Faculty of Medicine, UNSW, Sydney, New South Wales, Australia
Department of Surgery, Bankstown Hospital, Bankstown, New South Wales, Australia.
BMJ Case Rep. 2022 Apr 26;15(4):e247774. doi: 10.1136/bcr-2021-247774.
Osteosarcoma is the most common paediatric and adolescent primary bone malignancy and is highly chemosensitive. Gastrointestinal metastases from osteosarcomas are rare. Bowel perforation secondary to chemotherapy is a potential serious complication reported in ovarian, colorectal and haematological malignancies. We report the first documented case of chemotherapy-mediated bowel perforation in an osteosarcoma patient with gastrointestinal metastases. A man in his 20s, with a history of resected osteosarcoma in remission, presented with abdominal pain. A computed tomography (CT) scan demonstrated a large calcified intrabdominal mass (15×13×9 cm) consistent with new peritoneal disease. After one cycle of palliative ifosfamide and etoposide chemotherapy, he developed a large bowel perforation and neutropenic sepsis consequently requiring resection of the perforated mass. Chemotherapy-induced bowel perforation is a rare but serious complication that should be considered in patients with osteosarcoma, and other chemosensitive malignancies, with intra-abdominal metastases. Recommencement of systemic therapies after bowel complications must be assessed cautiously on a case-by-case basis.

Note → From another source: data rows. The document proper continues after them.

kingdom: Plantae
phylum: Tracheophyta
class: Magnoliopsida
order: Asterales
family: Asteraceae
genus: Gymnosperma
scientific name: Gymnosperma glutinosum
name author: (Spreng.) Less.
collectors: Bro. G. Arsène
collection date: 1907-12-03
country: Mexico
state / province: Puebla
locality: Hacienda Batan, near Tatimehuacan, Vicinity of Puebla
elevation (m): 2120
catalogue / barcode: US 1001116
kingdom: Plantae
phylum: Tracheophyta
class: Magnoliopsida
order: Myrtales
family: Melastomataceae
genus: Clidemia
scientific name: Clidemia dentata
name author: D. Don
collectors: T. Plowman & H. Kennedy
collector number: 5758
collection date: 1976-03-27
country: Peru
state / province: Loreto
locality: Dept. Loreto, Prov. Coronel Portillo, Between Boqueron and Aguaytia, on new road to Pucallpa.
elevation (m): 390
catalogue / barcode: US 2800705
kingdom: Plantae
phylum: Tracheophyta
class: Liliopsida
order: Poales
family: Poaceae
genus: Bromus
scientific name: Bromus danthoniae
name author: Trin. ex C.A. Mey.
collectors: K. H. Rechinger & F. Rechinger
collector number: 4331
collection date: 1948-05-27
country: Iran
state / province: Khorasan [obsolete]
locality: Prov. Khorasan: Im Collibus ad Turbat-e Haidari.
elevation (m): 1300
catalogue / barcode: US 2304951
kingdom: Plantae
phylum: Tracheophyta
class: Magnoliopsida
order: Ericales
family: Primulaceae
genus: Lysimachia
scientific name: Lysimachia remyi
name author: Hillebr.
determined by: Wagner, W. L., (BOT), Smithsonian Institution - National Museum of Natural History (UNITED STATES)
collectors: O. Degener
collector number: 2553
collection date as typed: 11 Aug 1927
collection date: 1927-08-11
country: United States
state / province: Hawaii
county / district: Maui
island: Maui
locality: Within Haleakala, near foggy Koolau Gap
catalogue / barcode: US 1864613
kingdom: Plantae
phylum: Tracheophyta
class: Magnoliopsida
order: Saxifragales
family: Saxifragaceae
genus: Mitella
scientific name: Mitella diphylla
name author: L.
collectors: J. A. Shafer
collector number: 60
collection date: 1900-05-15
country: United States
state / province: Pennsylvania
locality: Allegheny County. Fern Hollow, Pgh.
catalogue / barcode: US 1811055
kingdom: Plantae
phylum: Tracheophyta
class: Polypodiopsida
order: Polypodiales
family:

骨肉瘤是最常见的小儿和青少年原发性骨恶性肿瘤,对化疗高度敏感。骨肉瘤胃肠道转移较为罕见。化疗引起的肠穿孔是卵巢癌、结直肠癌和血液恶性肿瘤等报道的一种潜在严重并发症。我们报告首例经化疗介导的胃肠道转移骨肉瘤患者发生肠穿孔。一名 20 多岁的男性,既往有缓解期骨肉瘤切除病史,出现腹痛。计算机断层扫描(CT)显示一个大的钙化腹腔肿块(15×13×9cm),符合新的腹膜疾病。在接受一个周期的姑息性异环磷酰胺和依托泊苷化疗后,他发生了大肠穿孔和中性粒细胞减少性败血症,随后需要切除穿孔的肿块。化疗引起的肠穿孔是一种罕见但严重的并发症,对于有腹腔内转移的骨肉瘤和其他化疗敏感的恶性肿瘤患者,应考虑这种并发症。在出现肠并发症后,必须根据具体情况谨慎评估重新开始全身治疗的可能性。